The low battery level has put the rover into a low power fault mode in which all the rover’s systems shut down except for the mission clock that wakes up the rover at regular intervals and keeps a tab on its power levels to check if it can communicate.
The last time NASA officials received a signal from the 15-year-old Opportunity was on Sol 5111 (June 10, 2018). A ‘sol’ is a day on Mars that is 24 hours, 39 minutes and 35 seconds long. The contact was lost on June 12.
Dr. James Rice, co-investigator and geology team leader on NASA projects including Opportunity, is hopeful that Opportunity is still fine and will be back to life once the dust storm gets over.

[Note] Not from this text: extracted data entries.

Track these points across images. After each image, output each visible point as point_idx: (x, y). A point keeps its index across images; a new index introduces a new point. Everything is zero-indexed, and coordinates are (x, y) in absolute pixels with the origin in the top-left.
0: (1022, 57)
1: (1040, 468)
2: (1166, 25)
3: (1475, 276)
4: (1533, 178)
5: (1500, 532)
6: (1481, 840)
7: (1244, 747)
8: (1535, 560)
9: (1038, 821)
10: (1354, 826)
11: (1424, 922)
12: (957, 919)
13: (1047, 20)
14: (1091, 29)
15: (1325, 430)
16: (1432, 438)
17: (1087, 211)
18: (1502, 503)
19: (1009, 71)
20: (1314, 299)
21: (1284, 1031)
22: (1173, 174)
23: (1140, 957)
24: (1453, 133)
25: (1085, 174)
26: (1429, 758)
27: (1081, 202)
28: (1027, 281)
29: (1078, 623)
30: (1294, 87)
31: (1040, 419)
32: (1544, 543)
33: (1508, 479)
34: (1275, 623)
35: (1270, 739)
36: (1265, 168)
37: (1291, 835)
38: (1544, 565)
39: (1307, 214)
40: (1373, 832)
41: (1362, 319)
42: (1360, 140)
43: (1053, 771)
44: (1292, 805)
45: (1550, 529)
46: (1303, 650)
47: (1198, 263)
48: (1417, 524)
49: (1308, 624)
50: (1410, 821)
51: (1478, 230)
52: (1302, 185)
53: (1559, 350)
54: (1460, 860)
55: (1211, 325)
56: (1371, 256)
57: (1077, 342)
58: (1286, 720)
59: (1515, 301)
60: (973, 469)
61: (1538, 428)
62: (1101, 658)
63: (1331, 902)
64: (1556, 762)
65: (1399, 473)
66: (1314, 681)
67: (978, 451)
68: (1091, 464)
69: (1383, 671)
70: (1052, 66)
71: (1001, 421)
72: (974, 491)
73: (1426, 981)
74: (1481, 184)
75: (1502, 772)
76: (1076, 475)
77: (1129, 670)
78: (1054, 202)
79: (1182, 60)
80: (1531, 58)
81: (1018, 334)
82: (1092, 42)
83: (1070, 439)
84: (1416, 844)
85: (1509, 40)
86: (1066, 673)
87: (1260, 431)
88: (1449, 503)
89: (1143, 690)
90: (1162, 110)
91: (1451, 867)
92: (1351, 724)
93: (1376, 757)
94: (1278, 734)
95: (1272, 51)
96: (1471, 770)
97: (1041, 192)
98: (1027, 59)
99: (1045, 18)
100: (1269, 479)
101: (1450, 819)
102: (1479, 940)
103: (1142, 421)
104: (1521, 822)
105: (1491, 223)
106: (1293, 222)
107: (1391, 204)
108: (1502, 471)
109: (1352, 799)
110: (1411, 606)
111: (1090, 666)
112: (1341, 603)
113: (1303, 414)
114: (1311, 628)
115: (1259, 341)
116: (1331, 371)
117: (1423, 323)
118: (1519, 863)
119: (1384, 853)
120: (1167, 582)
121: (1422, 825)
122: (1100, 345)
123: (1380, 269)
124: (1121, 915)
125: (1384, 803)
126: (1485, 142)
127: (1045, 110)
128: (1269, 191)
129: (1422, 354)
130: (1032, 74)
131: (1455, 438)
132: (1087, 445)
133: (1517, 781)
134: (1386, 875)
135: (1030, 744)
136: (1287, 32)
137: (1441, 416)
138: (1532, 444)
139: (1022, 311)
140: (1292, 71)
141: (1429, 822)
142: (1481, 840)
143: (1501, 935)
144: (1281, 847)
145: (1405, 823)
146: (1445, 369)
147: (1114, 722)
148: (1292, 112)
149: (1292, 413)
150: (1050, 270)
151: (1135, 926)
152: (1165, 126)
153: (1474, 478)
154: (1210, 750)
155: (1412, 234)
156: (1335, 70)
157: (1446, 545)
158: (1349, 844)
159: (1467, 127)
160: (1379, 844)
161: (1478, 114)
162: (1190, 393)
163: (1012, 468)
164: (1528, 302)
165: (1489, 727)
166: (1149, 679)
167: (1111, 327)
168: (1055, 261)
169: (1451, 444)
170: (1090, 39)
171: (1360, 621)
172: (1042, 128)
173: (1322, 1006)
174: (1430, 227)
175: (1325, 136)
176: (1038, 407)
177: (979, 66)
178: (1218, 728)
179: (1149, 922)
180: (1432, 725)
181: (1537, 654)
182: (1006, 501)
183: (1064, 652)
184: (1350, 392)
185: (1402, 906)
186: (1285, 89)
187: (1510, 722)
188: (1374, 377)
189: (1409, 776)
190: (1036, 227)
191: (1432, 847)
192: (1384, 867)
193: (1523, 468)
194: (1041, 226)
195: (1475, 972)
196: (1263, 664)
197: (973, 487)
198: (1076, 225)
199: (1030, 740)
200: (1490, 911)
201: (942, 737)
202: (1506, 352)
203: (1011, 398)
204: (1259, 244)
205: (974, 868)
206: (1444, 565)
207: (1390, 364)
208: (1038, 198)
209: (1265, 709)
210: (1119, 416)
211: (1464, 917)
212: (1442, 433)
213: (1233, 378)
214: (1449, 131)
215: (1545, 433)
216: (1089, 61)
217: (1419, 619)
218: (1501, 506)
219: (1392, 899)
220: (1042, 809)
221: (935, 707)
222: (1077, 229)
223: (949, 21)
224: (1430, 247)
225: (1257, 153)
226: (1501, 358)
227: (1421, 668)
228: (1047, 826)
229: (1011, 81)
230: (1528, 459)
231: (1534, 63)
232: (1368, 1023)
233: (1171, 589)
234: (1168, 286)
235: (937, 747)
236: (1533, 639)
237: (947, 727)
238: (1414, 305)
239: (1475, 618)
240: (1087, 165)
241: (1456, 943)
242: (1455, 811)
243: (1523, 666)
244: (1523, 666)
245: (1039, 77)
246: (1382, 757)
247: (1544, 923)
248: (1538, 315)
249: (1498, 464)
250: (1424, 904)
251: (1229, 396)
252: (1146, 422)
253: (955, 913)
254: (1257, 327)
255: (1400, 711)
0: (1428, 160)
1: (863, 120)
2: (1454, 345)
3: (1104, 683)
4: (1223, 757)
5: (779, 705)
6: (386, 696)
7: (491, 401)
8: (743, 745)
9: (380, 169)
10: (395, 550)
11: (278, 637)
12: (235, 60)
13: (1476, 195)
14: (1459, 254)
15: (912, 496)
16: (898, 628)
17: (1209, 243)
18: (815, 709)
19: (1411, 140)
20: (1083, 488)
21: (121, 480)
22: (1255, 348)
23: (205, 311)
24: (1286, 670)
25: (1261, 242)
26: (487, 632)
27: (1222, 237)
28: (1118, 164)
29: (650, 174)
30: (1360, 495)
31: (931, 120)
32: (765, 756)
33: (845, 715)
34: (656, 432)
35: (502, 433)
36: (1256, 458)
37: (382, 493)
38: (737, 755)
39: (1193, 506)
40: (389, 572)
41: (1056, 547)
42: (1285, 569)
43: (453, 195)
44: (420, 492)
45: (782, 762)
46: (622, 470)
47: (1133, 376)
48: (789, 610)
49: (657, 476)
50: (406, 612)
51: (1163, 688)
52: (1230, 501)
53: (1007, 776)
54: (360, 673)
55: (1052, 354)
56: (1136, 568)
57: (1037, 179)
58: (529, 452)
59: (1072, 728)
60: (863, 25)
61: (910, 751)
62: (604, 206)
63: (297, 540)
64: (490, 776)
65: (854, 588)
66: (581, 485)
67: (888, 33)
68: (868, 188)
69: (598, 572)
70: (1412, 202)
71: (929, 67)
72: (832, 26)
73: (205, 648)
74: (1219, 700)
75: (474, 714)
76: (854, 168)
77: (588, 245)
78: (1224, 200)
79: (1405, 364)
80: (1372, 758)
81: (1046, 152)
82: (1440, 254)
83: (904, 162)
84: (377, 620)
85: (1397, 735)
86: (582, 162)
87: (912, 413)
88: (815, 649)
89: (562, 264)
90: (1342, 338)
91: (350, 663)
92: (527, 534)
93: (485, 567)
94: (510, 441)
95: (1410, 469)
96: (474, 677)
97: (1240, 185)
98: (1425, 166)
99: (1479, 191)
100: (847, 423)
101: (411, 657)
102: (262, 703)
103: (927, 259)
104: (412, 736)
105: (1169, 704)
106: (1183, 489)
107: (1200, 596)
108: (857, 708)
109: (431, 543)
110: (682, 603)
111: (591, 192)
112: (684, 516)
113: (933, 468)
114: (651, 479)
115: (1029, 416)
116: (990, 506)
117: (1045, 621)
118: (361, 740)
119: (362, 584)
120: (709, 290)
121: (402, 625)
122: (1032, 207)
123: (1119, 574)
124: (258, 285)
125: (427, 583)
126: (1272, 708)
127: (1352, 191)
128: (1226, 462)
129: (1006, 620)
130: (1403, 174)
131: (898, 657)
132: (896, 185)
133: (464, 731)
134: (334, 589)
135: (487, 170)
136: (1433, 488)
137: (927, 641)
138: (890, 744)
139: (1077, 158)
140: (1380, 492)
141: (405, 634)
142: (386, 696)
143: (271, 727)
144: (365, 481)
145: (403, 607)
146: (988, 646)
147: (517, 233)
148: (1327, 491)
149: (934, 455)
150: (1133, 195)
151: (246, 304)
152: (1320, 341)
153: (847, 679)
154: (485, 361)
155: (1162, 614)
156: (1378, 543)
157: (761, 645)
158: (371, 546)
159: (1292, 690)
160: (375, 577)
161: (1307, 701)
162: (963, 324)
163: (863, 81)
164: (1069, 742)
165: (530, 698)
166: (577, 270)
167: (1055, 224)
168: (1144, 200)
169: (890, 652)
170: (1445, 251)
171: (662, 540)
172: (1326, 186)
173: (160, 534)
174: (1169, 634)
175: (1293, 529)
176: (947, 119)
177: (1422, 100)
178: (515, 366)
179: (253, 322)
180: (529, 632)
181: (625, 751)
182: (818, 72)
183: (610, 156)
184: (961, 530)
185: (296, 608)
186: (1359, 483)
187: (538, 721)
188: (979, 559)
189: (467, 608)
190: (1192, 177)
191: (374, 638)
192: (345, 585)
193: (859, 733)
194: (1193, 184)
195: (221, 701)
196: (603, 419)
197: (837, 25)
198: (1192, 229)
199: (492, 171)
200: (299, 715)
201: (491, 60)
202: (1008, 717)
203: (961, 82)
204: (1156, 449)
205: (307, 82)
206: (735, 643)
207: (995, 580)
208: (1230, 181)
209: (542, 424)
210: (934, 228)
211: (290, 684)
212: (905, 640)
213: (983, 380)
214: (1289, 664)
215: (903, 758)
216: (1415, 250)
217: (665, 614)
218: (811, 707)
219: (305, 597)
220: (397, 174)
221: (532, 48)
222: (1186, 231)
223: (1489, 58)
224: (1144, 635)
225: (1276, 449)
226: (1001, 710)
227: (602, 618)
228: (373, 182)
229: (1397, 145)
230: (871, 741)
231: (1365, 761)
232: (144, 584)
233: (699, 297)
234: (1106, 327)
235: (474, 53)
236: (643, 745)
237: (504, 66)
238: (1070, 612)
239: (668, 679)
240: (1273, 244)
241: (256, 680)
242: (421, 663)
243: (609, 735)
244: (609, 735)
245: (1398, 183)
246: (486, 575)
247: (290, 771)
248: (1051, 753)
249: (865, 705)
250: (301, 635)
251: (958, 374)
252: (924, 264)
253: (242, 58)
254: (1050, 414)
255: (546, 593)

According to Dr. Rice, the timing of the storm could work in Opportunity’s favor as the warm Martian Spring could help keep the rover’s electronics from becoming too cold during the night. During the 2007 dust storm, Opportunity went into the sleeping mode for some days due to low power levels but was back into action again soon. Launched in 2004, Opportunity is currently the longest-serving rover on the Martian landscape.
Meanwhile, NASA’s Curiosity Mars rover, which is located on the other side of Mars from Opportunity, remains unaffected by the dust storm and is well doing its work.